TASK TO CARRY OUT:
Set the images aside and retype the whole listing exactly.

DATA FOR THIS TASK:
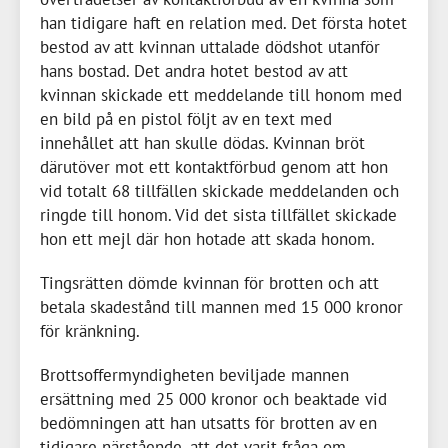
han tidigare haft en relation med. Det första hotet
bestod av att kvinnan uttalade dödshot utanför
hans bostad. Det andra hotet bestod av att
kvinnan skickade ett meddelande till honom med
en bild på en pistol följt av en text med
innehållet att han skulle dödas. Kvinnan bröt
därutöver mot ett kontaktförbud genom att hon
vid totalt 68 tillfällen skickade meddelanden och
ringde till honom. Vid det sista tillfället skickade
hon ett mejl där hon hotade att skada honom.
Tingsrätten dömde kvinnan för brotten och att
betala skadestånd till mannen med
15 000 kronor
för kränkning.
Brottsoffermyndigheten beviljade mannen
ersättning med
25 000 kronor
och beaktade vid
bedömningen att han utsatts för brotten av en
tidigare närstående, att det varit fråga om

TASK OUTPUT:
han tidigare haft en relation med. Det första hotet
bestod av att kvinnan uttalade dödshot utanför
hans bostad. Det andra hotet bestod av att
kvinnan skickade ett meddelande till honom med
en bild på en pistol följt av en text med
innehållet att han skulle dödas. Kvinnan bröt
därutöver mot ett kontaktförbud genom att hon
vid totalt 68 tillfällen skickade meddelanden och
ringde till honom. Vid det sista tillfället skickade
hon ett mejl där hon hotade att skada honom.
Tingsrätten dömde kvinnan för brotten och att
betala skadestånd till mannen med
15 000 kronor
för kränkning.
Brottsoffermyndigheten beviljade mannen
ersättning med
25 000 kronor
och beaktade vid
bedömningen att han utsatts för brotten av en
tidigare närstående, att det varit fråga om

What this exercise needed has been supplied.